Following eight days of unrest, Bashir dismissed protesters as "bubbles" who will be "dealt with" and said the demonstrations were no Arab Spring.

In an address to students affiliated with his ruling National Congress Party in the capital Khartoum on 24 June, he advised them not to pay attention to a few "conspirators, traitors and collaborators" stirring up trouble and warned that he will remain in control.

"We are not afraid of being overthrown by anybody. Not America or anyone else because it is Allah who gives the rule," he said.

His comments came more than a week after the first protests erupted on 17 June, in response to the government's latest round of austerity measures, which include government cuts, fewer fuel subsidies and tax increases.

Although the protests began with students, they have since widened to include other segments of the population as the country's economic situation continues to deteriorate.

While the initial unrest was concentrated in Khartoum, demonstrations have since spread to other key towns across the country, including Al-Obaiyd in the state of North Kordofan, Madani, capital of Al-Jazzera state, and Port Sudan in the east.

Protesters burnt tyres, set up road blocks and chanted slogans denouncing the government's handling of the economic situation. Calls for the overthrow of the Bashir government are also becoming more widespread among protesters.

Demonstrations continued over the weekend and more protesters were detained.

Activists have accused the government's security forces of being heavy handed and using excessive force to disperse protesters.

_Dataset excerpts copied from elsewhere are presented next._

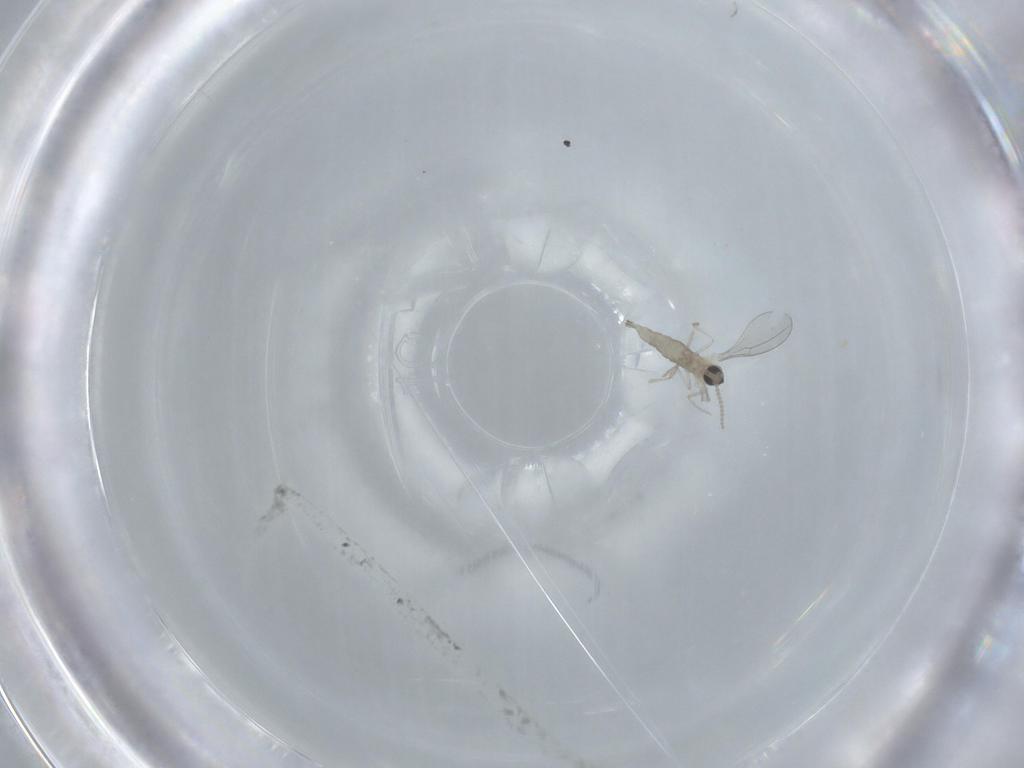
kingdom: Animalia
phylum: Arthropoda
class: Insecta
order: Diptera
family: Cecidomyiidae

They have also blamed pro-regime groups for attacking demonstrators.

Many have warned against a crackdown as several students and journalists have been arrested in the past week.

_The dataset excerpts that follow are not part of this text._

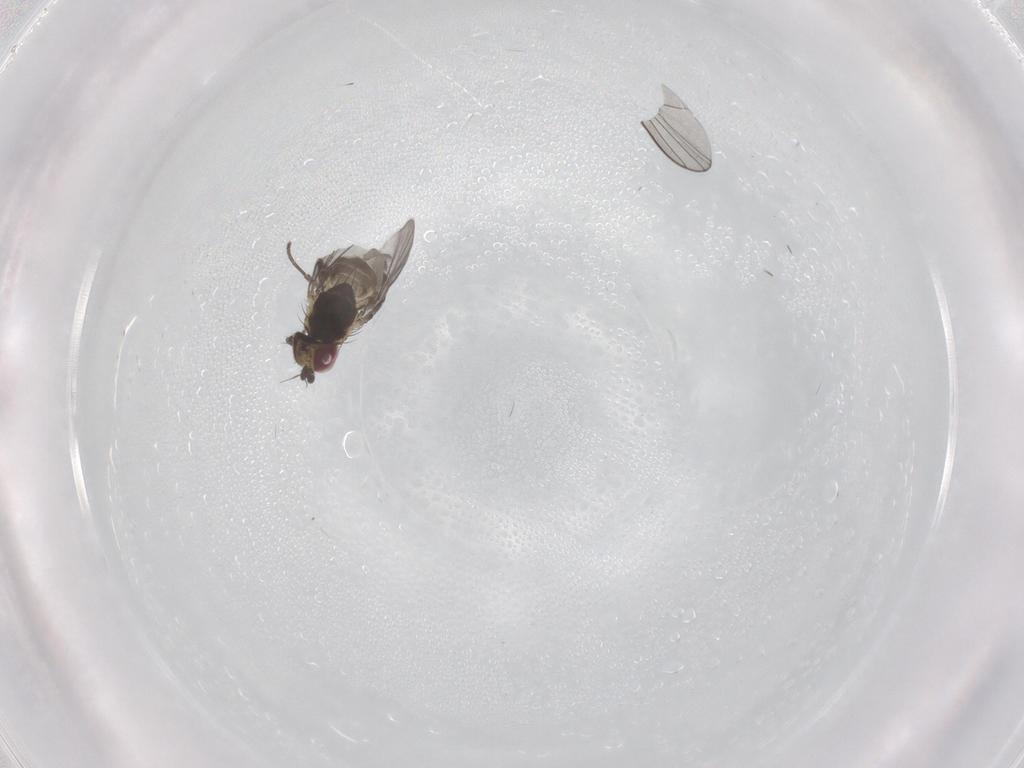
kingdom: Animalia
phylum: Arthropoda
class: Insecta
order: Diptera
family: Agromyzidae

More violence was reported as Sudan's Radio Dabanga said more than 50 students were arrested while demonstrating in front of the faculty of education at the University of Khartoum in the city of Omdurman, Khartoum state.

Women also held protests in Omdurman against soaring good prices.

The Sudanese Organisation for Defending Rights and Freedoms urged the government to release all the protesters and activists who have been detained.